Sí, malísimo hablar de amor, diug, qué cursi. Qué palabra de mierda. Pero todos caímos, estamos cayendo o vamos a caer. O a subir. Depende qué sea para nosotros ese desfigurado, toqueteado y manoseado concepto.
El otro día me pregunté con qué se sentía. Con la cabeza, seguro que no. Con el corazón tampoco, es un órgano que bombea sangre y punto. El alma es una mentira inventada por viejos filósofos que fue usada por la religión y bastardeada por la ciencia. Entonces, al no poder descubrir la ubicación física de eso que nos hace sentir, llamémoslo nosequé. El nosequé -obviamente- no sabe. No sabe nada. Solamente siente.

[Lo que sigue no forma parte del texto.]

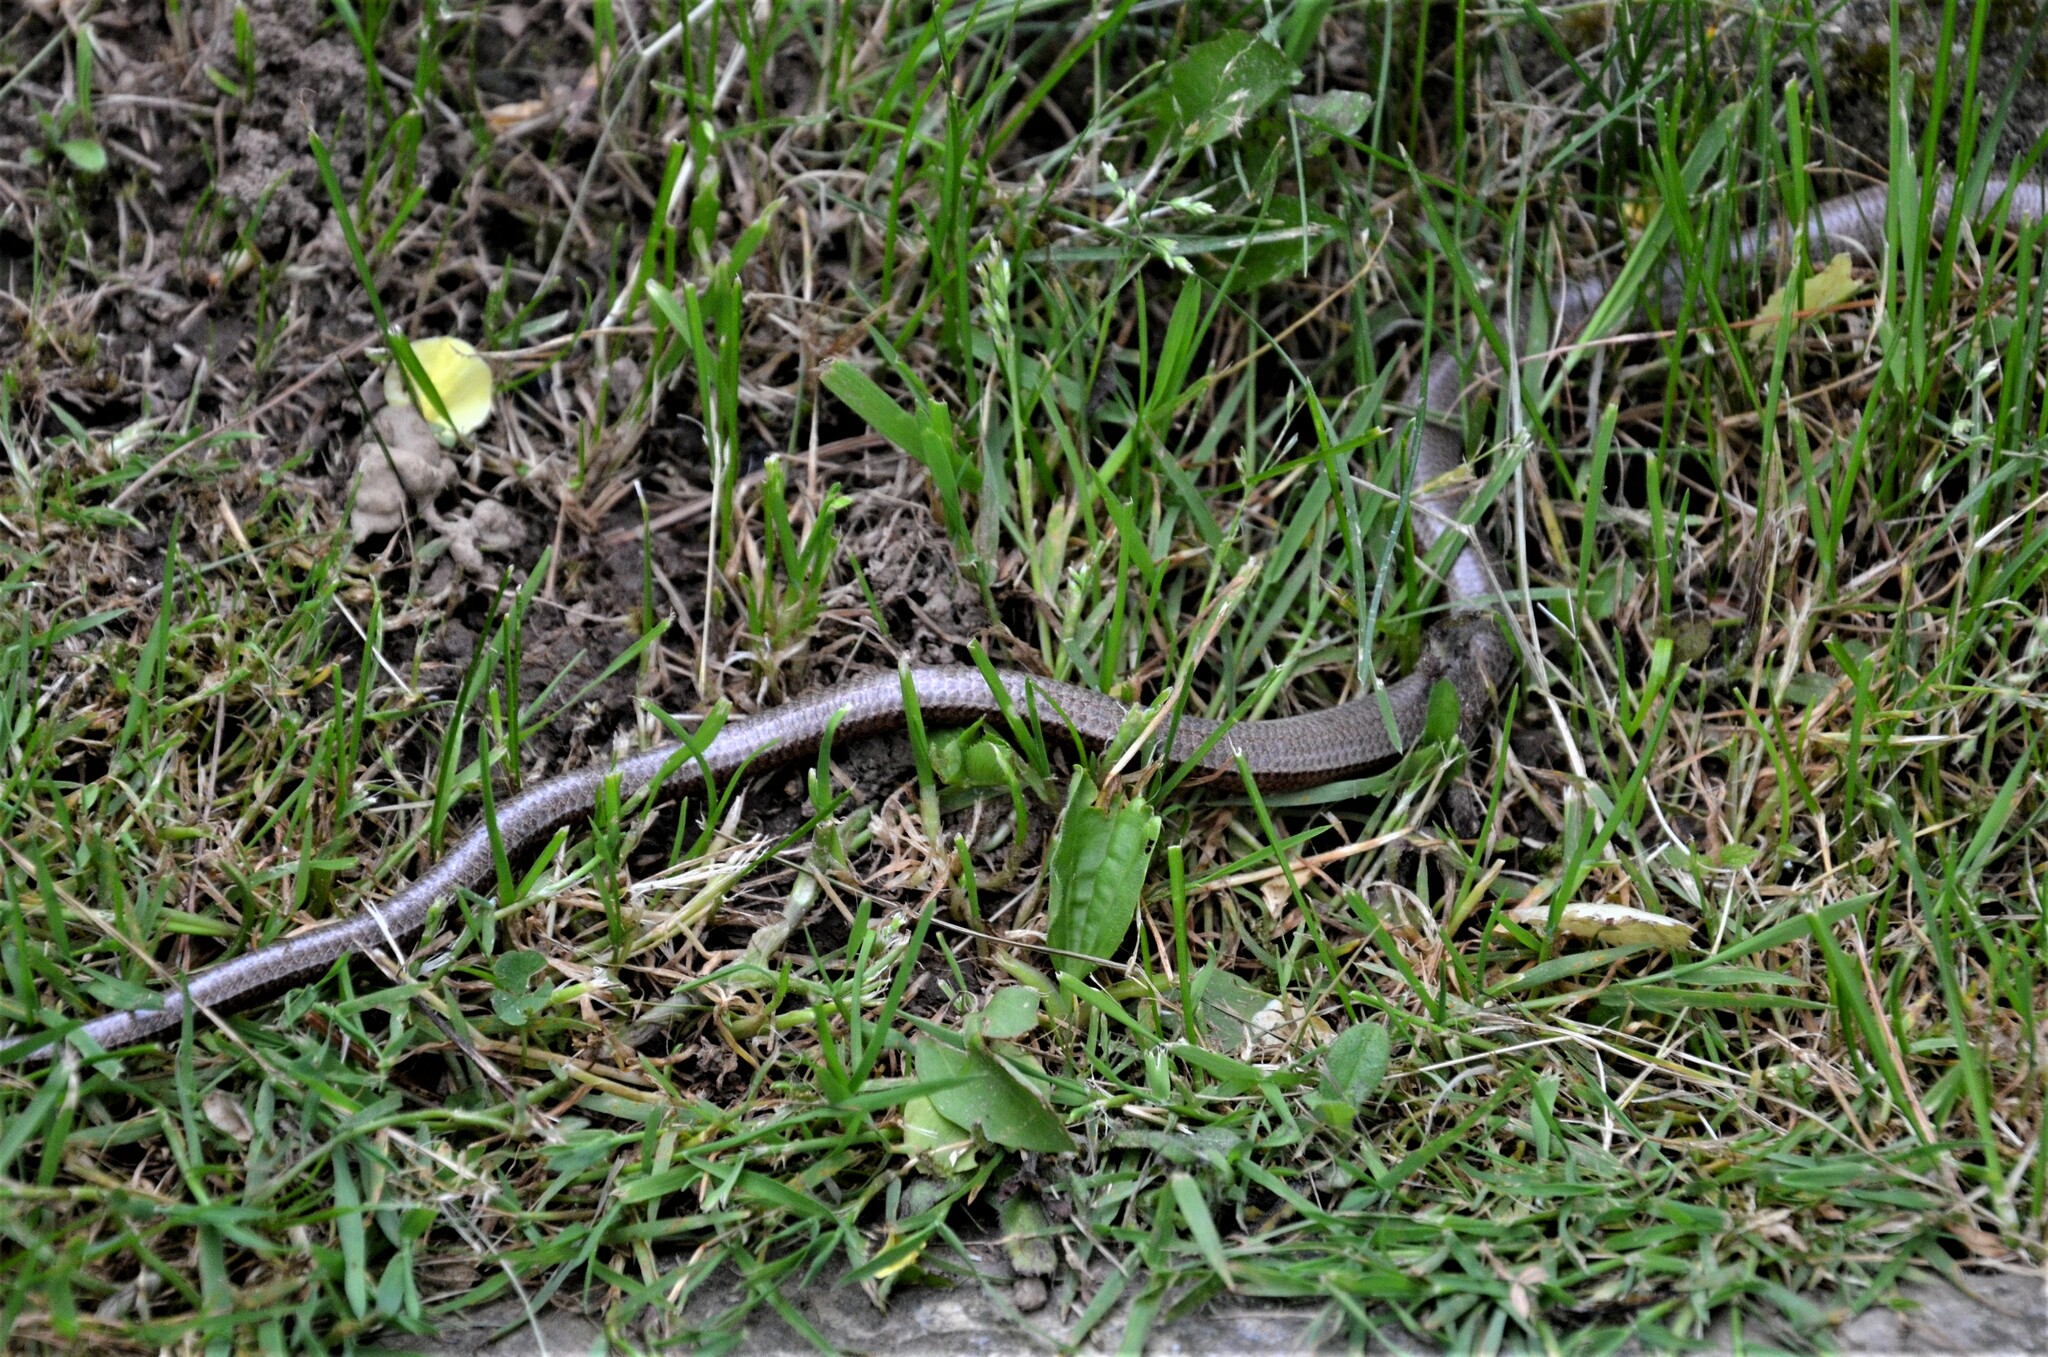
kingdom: Animalia
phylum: Chordata
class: Squamata
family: Anguidae
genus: Anguis
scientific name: Anguis fragilis
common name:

Hay veces que por algún motivo, o varios, la mente choca con el nosequé. Porque esta sí sabe. La parte pensante se opone al otro ser que formaba parte del vínculo, y, estúpidamente (pero, pobre, no le digan así que no tiene la culpa de no poder pensar) el nosequé se alía a ese enemigo de la conciencia. Entonces termina siendo una lucha entre el nosequé y la propia mente. Entonces explotás.
Mentira, no explotás, eso es lo peor. Convivís en un sí y un no constante, entre accionar o no según una u otra de las partes. Por un lado, lo que debés. Por otro, lo que sentís. Y como resultado de ese encuentro, te das cuenta de que si fueras un perrito que duerme la siesta y tiene quien le haga mimitos y le dé de comer, estarías mejor.
Es que el perro no conoce el nosequé. Si lo conociera, nunca más disfrutaría del Dog Chaw como si lo fuera todo. Sí, así como te pasó a vos, que estabas en la mejor, sin querer ni querer querer, que no lo necesitabas, pero que el nosequé sedujo a tu cabeza por un tiempo y ahora pensás que no vas a poder disfrutar nunca más de ese estado de no querer ni querer querer que antes te daba tanta paz. Hasta que aparece un nuevo nosequé de otro color. Y volvés a empezar.